Martin Walker’s Bruno Courrèges is a most delightful and agreeable character. He is the Chief of Police in a little community called St Denis in France. Bruno is a hunter, a cook, a horseman, a lover, a non-politician with great political skills, and a good cop. I’m always amused by the description of the elaborate meals he cooks for himself, his lover, his friends. His knowledge of wine is also superb. He is human, unlike so many of the other cops and detectives I’m reading about. In the fifth in a series, The Devil’s Cave, we are introduced to a drifting punt on the local river containing the dead body of a dead woman surrounded by all the accoutrements of a Black Mass. During his horseback rides on Hector, his horse, he meets a lovely intriguing woman. On a canoe trip to determine the source of the woman’s place of embarkation, he meets another lovely woman. His main squeeze, Pamela, is off in Scotland taking care of her comatose mother. Isabelle re-enters into his life for a cameo with a special surprise. So much is going on in such a short time and it is all so human as well as related to the business of death and other happenings of a small community for the local police.

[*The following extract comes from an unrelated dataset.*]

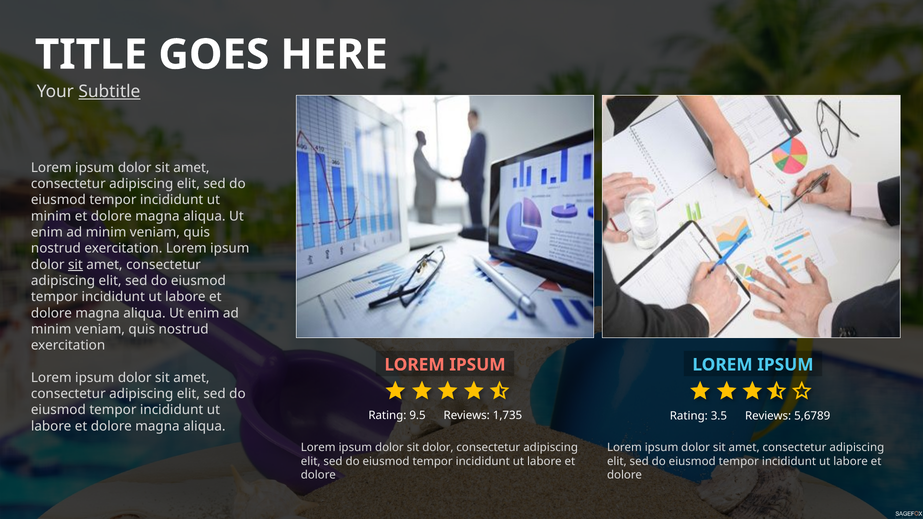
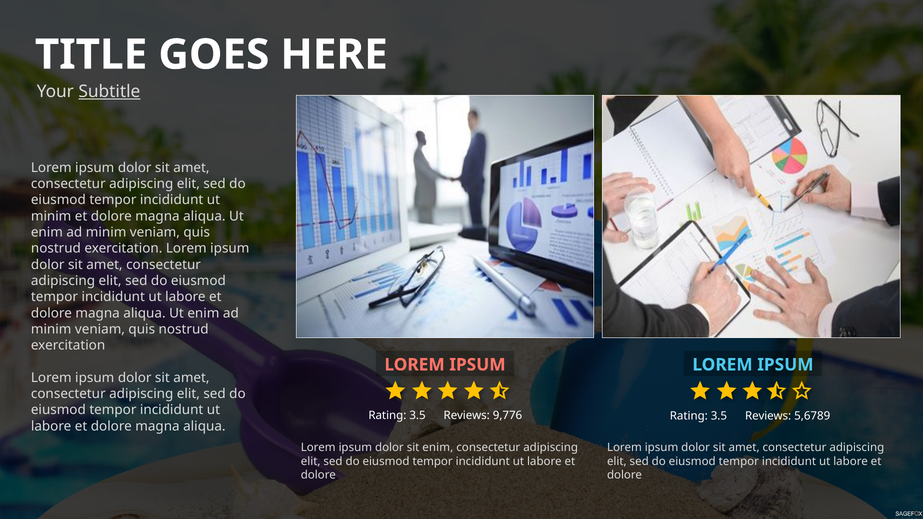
sit at (75, 265) underline: present -> none
9.5 at (418, 416): 9.5 -> 3.5
1,735: 1,735 -> 9,776
sit dolor: dolor -> enim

The complexity of the stories, the interweaving of so many pieces makes these books intellectual gymnastics and so addicting. Walker has built an incredible series and with each installment we get more complexity, glimpses to the past books and current events built on information we already know. He has drawn us into the St Denis community.
The Author’s note at the end of the novel is excellent, especially the first paragraph which is great satire.

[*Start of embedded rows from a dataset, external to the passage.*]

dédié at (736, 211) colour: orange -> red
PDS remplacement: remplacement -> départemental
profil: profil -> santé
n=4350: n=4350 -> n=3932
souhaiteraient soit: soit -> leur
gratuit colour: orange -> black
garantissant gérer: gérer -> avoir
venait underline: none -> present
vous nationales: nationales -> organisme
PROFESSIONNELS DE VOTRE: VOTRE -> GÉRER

One of the treats of this series is the meal. Apparently his wife has a food blog and his daughter maintains a webpage for Bruno that has recipes. Here is an example of the type of meal Bruno enjoys throughout the entire series:
He left J-J and Isabelle sitting at the table on the terrace in the sunshine, watching Balzac explore his new home. Bruno took from his kitchen a small knife and bowl and went looking for lunch. He could never understand Pamela’s obsession with eradicating dandelions from her lawns; he presumed it was some odd British idiosyncrasy like its royal family and its warm beer. Everyone in France understood the pleasure of young dandelion leaves in a salad, but Bruno went further. He looked for the tiny green buds of the future flowers, snipped them off until he had a couple of dozen and then added some leaves of fresh parsley. He went back into the kitchen to peel a few cloves and wash the white asparagus. (This was obtained earlier, picked in the wild.) Humming to himself with pleasure at entertaining his friends, he cut some slices from the big smoked ham that hung fro the main roof beam. He put water on to boil for the asparagus and he tiny new potatoes, cracked a dozen of his own eggs into a bowl and took plates, glasses and cutlery out to the table where Isabelle and J-J were chatting about politics.

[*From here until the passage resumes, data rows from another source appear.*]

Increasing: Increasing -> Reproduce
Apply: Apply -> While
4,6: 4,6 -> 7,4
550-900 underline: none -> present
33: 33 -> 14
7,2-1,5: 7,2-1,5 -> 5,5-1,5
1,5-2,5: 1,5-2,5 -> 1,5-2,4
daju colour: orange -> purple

He tossed a know of butter into a large frying pan and turned on the gas, opened a bottle of Bergerac Sec and took it with baguette of fresh bread and a bottle of Badoit, his favourite mineral water, out to the table. Back in the kitchen, the butter was starting to bubble and he added some crushed garlic and the dandelion buds, and began stirring the eggs with a large fork. He seasoned the eggs with salt and pepper and turned back to the buds. When he felt the little buds begin to soften under his spatula, he added the eggs and began to swirl them around the pan. He broke off briefly to stand the asparagus in their special tall cylindrical pan that he’d found in a broucante; now they were ready for the boiling water.
‘Can I help?’ Isabelle asked, coming into the kitchen, Balzac at her heels, raising his nose to sniff the tantalizing new scents of a kitchen. “It’s so good to be back here, watching you cook. It’s even better with the sunshine and a dog at our feet. It feels like summer.’
Bruno threw her a smiling glance before starting to fold the omelette. Last summer had been that first, glorious rapture of their love affair before she had decided to pursue her career in Paris. He could never decide whether he wanted a clean and surgical end of it, or to go on with their thrilling but frustrating reunions on snatched weekends. Just to look at her was to know he could not give her up, although in the back of his mind he knew that her inevitable departure would leave him miserable and guilty at the sense of betraying the distant Pamela.
“You can take this out to the table, ’ he said, sliding the folded omelette into a large oval dish, and then tearing up the parsley leaves to sprinkle on top. Before she picked up the plates, Isabelle took his arm and turned him to her to kiss him gently on the lips. He felt her tongue tease him briefly before she broke off and picked up the dish.
I smell truffles, but I don’t see any,’ J-J, fork in one hand and bread in the other. His wine glass was already empty. Bruno refilled it.
‘I left a small one in the egg box,’ Bruno replied. ‘Egg shells are porous so they absorb some of the flavour, not enough to overwhelm the pissenlit.’
When they finished the course, Bruno went back to the kitchen and sliced butter into the frying pan to melt before he drained the potatoes and asparagus. He put them into new dishes, poured on the melted butter, sprinkled more parsley on the potatoes and rejoined the others. (pp 166-68)
Bon appétit!! I am always hungry when I read a Bruno crime story but sated.